The scientifically-tested fun facts abound. Ann Chenoweth and John Hayes (2001) found that sentences are generated in a burst-pause-evaluate, burst-pause-evaluate pattern, with more experienced writers producing longer word bursts. A curly-haired girl on a white porch swing on a hot summer day will be more likely to remember what you’ve written if you employ concrete language—so says a 1995 study. S. K. Perry reports that the promise of money has a way of stimulating writerly “flow.” Amazing! One also finds dreadful confirmation of one’s worst habits: “Binge writing—hypomanic, euphoric marathon sessions to meet unrealistic deadlines—is generally counterproductive and potentially a source of depression and blocking,” sums up the work of Robert Boice. One strategy: Try to limit your working hours, write at a set time each day, and try your best not to emotionally flip out or check email every 20 seconds. This is called “engineering” your environment.
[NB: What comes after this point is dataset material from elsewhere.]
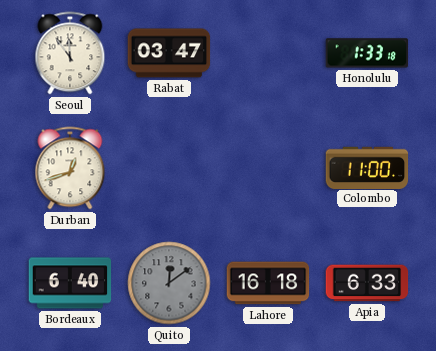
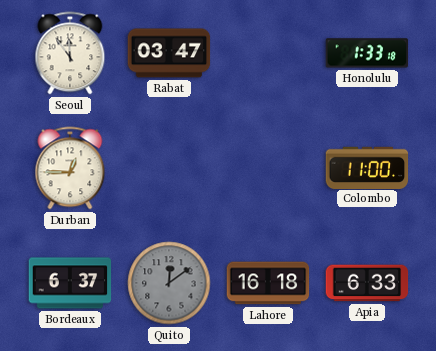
Durban: 12:42 -> 12:45
Bordeaux: 6:40 -> 6:37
Kellogg is always careful to emphasize the extreme cognitive demands of writing, which is very flattering. “Serious writing is at once a thinking task, a language task, and a memory task,” he declares. It requires the same kind of mental effort as a high-level chess match or an expert musical performance. We are all aspiring Mozarts indeed. So what’s holding us back? How does one write faster? Kellogg terms the highest level of writing as “knowledge-crafting.” In that state, the writer’s brain is juggling three things: the actual text, what you plan to say next, and—most crucially—theories of how your imagined readership will interpret what’s being written. A highly skilled writer can simultaneously be a writer, editor, and audience.

Since writing is such a cognitively intense task, the key to becoming faster is to develop strategies to make writing literally less mind-blowing. Growing up, we all become speedier writers when our penmanship becomes automatic and we no longer have to think consciously about subject-verb agreement. It’s obviously a huge help to write about a subject you know well. In that case, the writer doesn’t have to keep all of the facts in her working memory, freeing up more attention for planning and composing.
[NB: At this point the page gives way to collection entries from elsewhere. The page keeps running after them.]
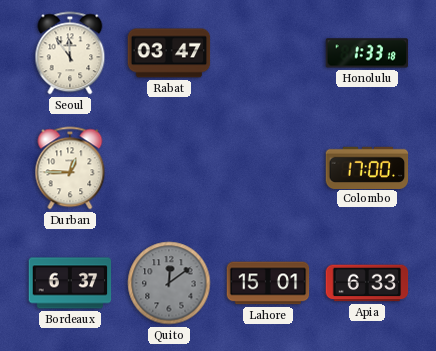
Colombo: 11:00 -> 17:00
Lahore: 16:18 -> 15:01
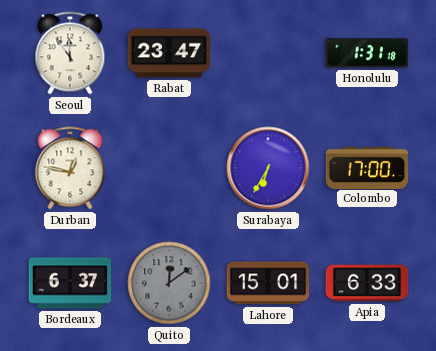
Rabat: 03:47 -> 23:47
Honolulu: 1:33 -> 1:31
Durban: 12:45 -> 12:47
Surabaya: none -> 6:35
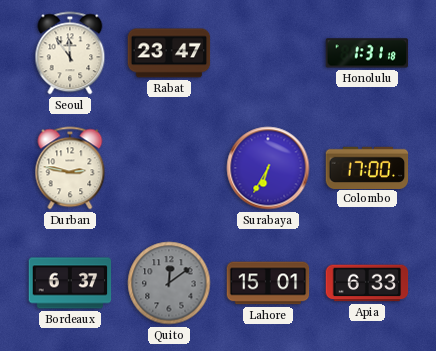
Durban: 12:47 -> 2:47
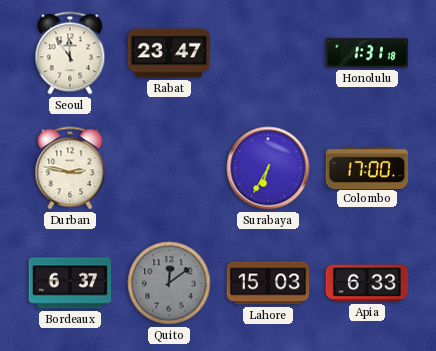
Lahore: 15:01 -> 15:03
The modern multitasking style of composing next to an open Internet browser is one solution to limiting writing’s cognitive burden. There are experimental programs that will analyze what you are writing and attempt to retrieve relevant definitions, facts, and documents from the Web in case you need them. Like many writers, I take a lot of notes before I compose a first draft. The research verifies that taking notes makes writing easier­—as long as you don’t look at them while you are writing the draft! Doing so causes a writer to jump into reviewing/evaluating mode instead of getting on with the business of getting words on the screen.

Alas, the cognitive literature offers no easy solutions. The same formula appears: “Self-regulation through daily writing, brief work sessions, realistic deadlines, and maintaining low emotional arousal.” My old enemy, self-regulation. We meet again.

Kellogg does offer a few takeaway hints for would-be writers. First, if you haven’t been writing stories since you were a little kid, give yourself a break since you are actually a “late bloomer.” Second, read everything, all the time. That’s the only way to build the general knowledge that you can tuck away in long-term memory, only to one day have it magically surface when you’re searching for just the right turn of phrase. And, lastly, the trickiest part of writing—from a cognitive perspective—is getting outside of yourself, of seeing your writing through the eyes of others.

Most writers spend their entire careers happily avoiding such an emotional root canal. But not me! I’ll read each and every one of your comments. After I go get coffee and a muffin. “Maybe banana nut. That’s a good muffin.”